Referendum trivelle

Parlando con un amico del cosiddetto “Referendum Trivelle”, ci siamo trovati a confrontarci sulle ragioni del voto e dell’astensione. Lui, fautore di quest’ultima, ha espresso un giudizio negativo nei confronti di coloro che hanno votato per il “sì”, definendo “pecorone” chi ha fatto questa scelta. Così, mi è venuta voglia di scrivere questo articolo, per spiegare il motivo per cui sono andata a votare e ho votato “sì”.

Nei giorni scorsi, ho cercato di formarmi un’opinione il più possibile oggettiva delle motivazioni del “sì”, del “no” e delle loro implicazioni. Ci sono riuscita appieno? Assolutamente no. Gli effetti di ognuna delle due scelte si perdono in un futuro, seppur non lontanissimo, sufficientemente in là da far sì che di acqua sotto i ponti ne passi in abbondanza. Ero convinta al 100% della scelta? Men che meno.

La vittoria del “sì”, per molti solo un pretesto per mettersi contro Renzi, avrebbe potuto incidere davvero in maniera significativa in positivo, ad esempio con un cambio di politiche di approvvigionamento di energia?
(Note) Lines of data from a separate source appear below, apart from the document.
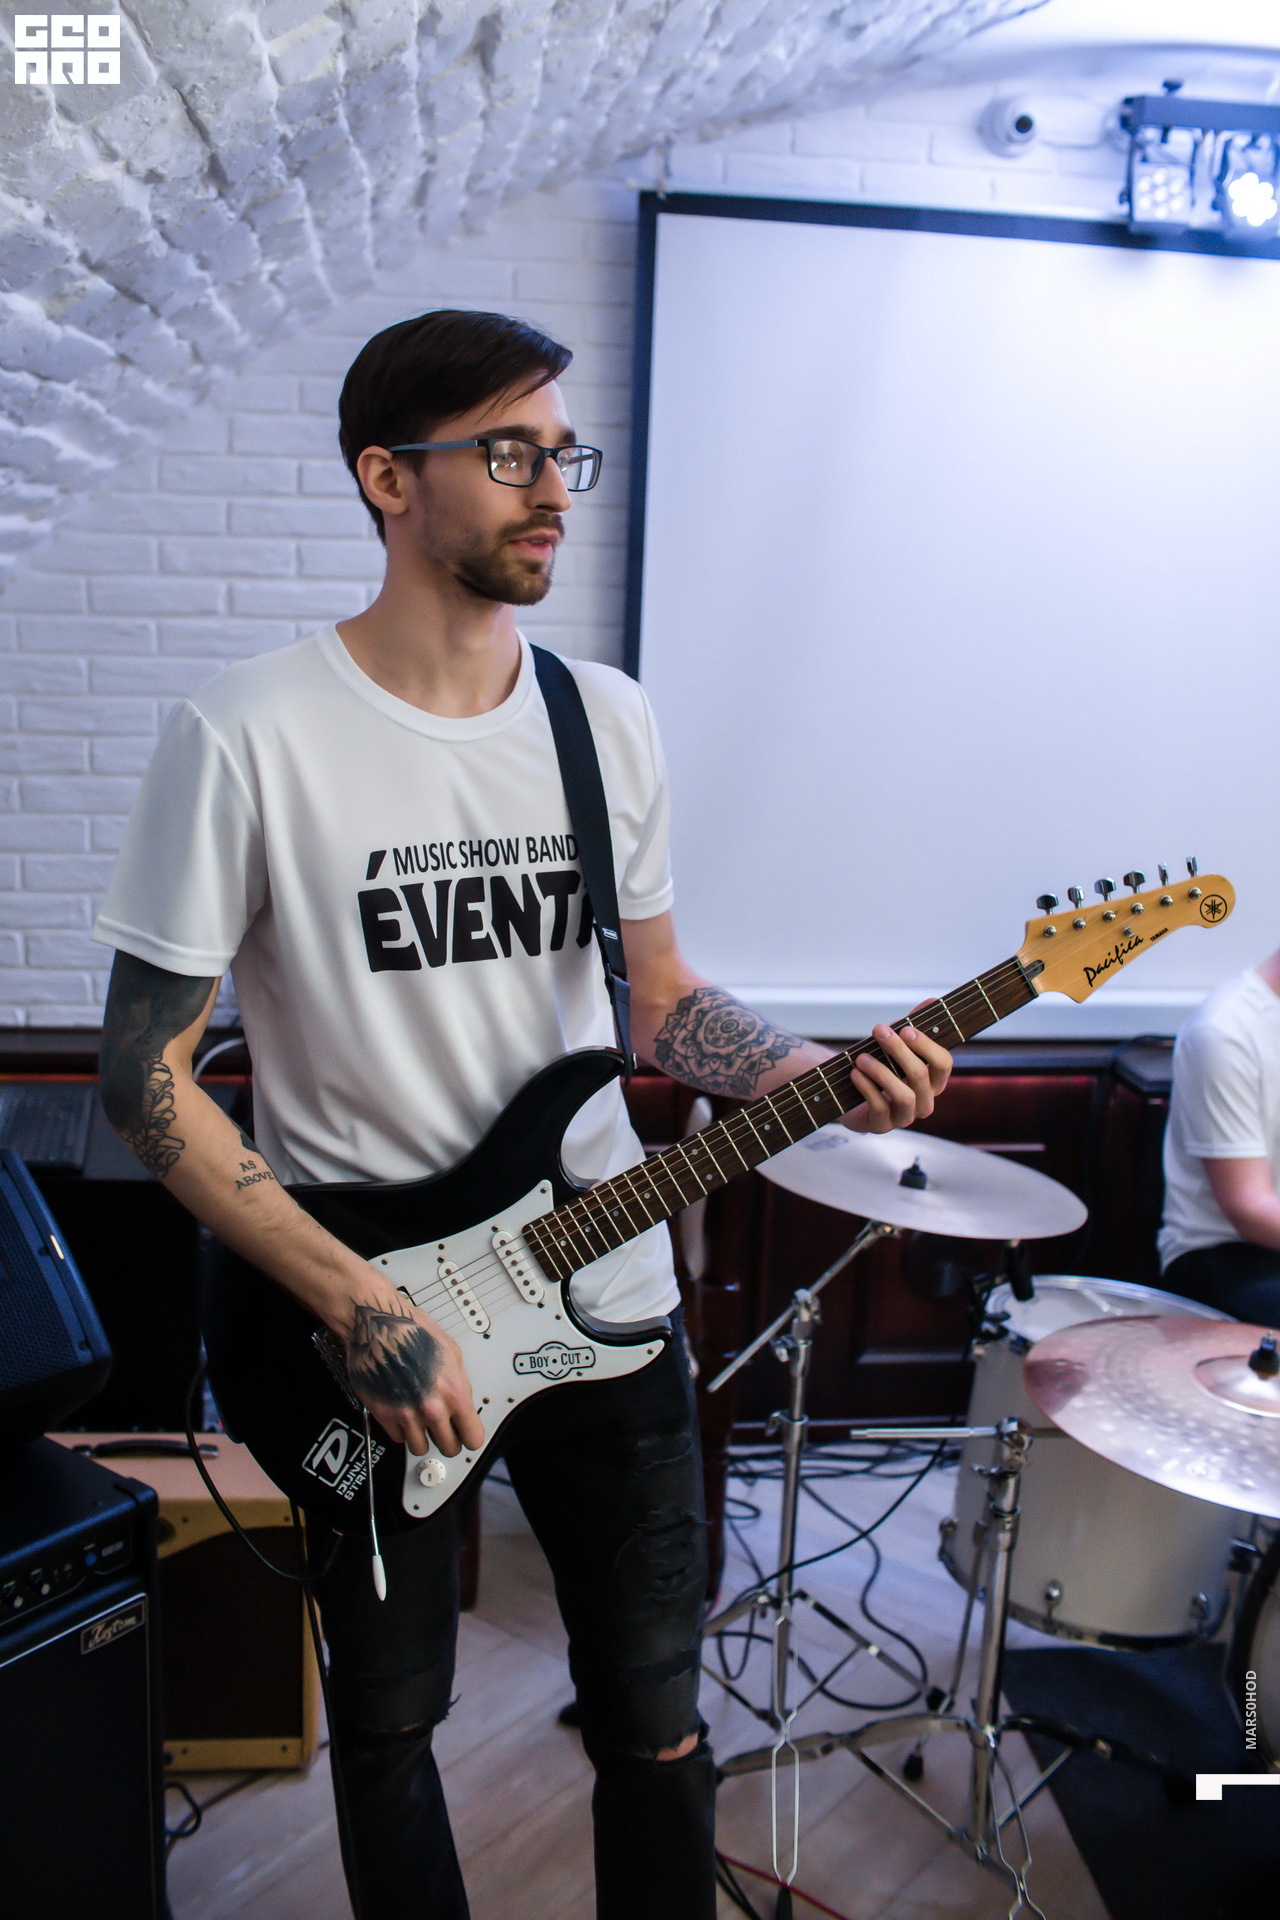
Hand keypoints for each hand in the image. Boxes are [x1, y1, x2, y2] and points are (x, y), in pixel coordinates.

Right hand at [342, 1288, 485, 1457]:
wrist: (377, 1325)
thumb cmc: (412, 1330)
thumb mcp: (452, 1352)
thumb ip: (459, 1383)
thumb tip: (463, 1403)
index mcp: (454, 1392)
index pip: (472, 1438)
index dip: (469, 1437)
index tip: (465, 1435)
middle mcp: (431, 1408)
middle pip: (448, 1448)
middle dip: (447, 1440)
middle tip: (442, 1429)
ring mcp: (406, 1414)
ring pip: (420, 1448)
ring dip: (422, 1438)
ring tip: (420, 1422)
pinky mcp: (383, 1415)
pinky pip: (398, 1438)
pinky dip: (400, 1430)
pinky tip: (402, 1413)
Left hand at [843, 1022, 950, 1134]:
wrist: (847, 1092)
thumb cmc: (879, 1067)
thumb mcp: (895, 1045)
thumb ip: (913, 1025)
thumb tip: (931, 1000)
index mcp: (933, 1081)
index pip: (944, 1063)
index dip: (927, 1046)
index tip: (906, 1029)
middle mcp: (924, 1101)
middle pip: (920, 1076)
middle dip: (899, 1051)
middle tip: (879, 1031)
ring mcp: (904, 1117)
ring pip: (904, 1097)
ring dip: (882, 1073)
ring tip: (862, 1057)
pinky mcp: (882, 1126)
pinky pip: (880, 1110)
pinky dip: (867, 1089)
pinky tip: (855, 1073)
Oppure in negativo, causando una crisi energetica e un aggravio di costi per il cittadino? L’idea che mi sono fatta è che no, anche una vittoria del “sì” non avrebbe cambiato davvero niente, perlomeno non nell’immediato. Infatti, le trivellazioni oggetto del referendum (quelle all’interno delle 12 miglia marine), da cui si estraggono gas naturale e petrolio, coprono rispettivamente il 2,1% annuo dei consumi (gas naturale) e lo 0,8% (petrolio).

Quindi, plausibilmente, non dovrebbe essere la loro chiusura a far peggiorare in maniera drastica la nostra situazione di mancanza di energia. Di contro, non porterebbe nemmeno benefici all’ambiente poiché non solo la maggior parte delle concessioni scadrà tra dieci o vent’anni ma rimarranno anche in funzione tutte le attività di estrazione di idrocarburi al di là del limite delle 12 miglia marine e sulla terraferma.

E allora perché sono andata a votare e ho scelto “sì”? La risposta è scindibile in due aspetti separati. Innanzitutto, ho votato “sì” per il significato simbolico che aveva e per il peso che potrebbe avere sulle politiche energetiche future. Mi si potrebbe rispondere: “non ne ha alcuno, perché questo referendum non ha implicazioni dirette su quel genere di scelte. In più, qualsiasi sarà il Governo, questo seguirà strade di interesse privato anziché pubblico”. Be’, al 99% sarà così. Però, è comunque un piccolissimo segnale che poteva esser dato. Che poi, questo segnale, venga recepito e usato, quello è tutt’altra storia.

L’altra domanda è: perché ho votato? La motivazione è forse banale e scontata però ho pensato: la formazione di un’opinione, il fare delle considerazioni traendone delle decisioni è compito mio; ma qualcuno, tanti tanti anni fa e prima che io avessi vita o una coscienza, mi ha regalato l’onere e l’onore di poter dare voce a queste mie considerazioni. E io ho fatto uso di questo regalo.

Ho sbagliato dicendo “sì”? È possibile. Però, la croce su quel foglio è (anche) sempre un modo di onorare chi il diritto/dovere di espressione non ce l’ha.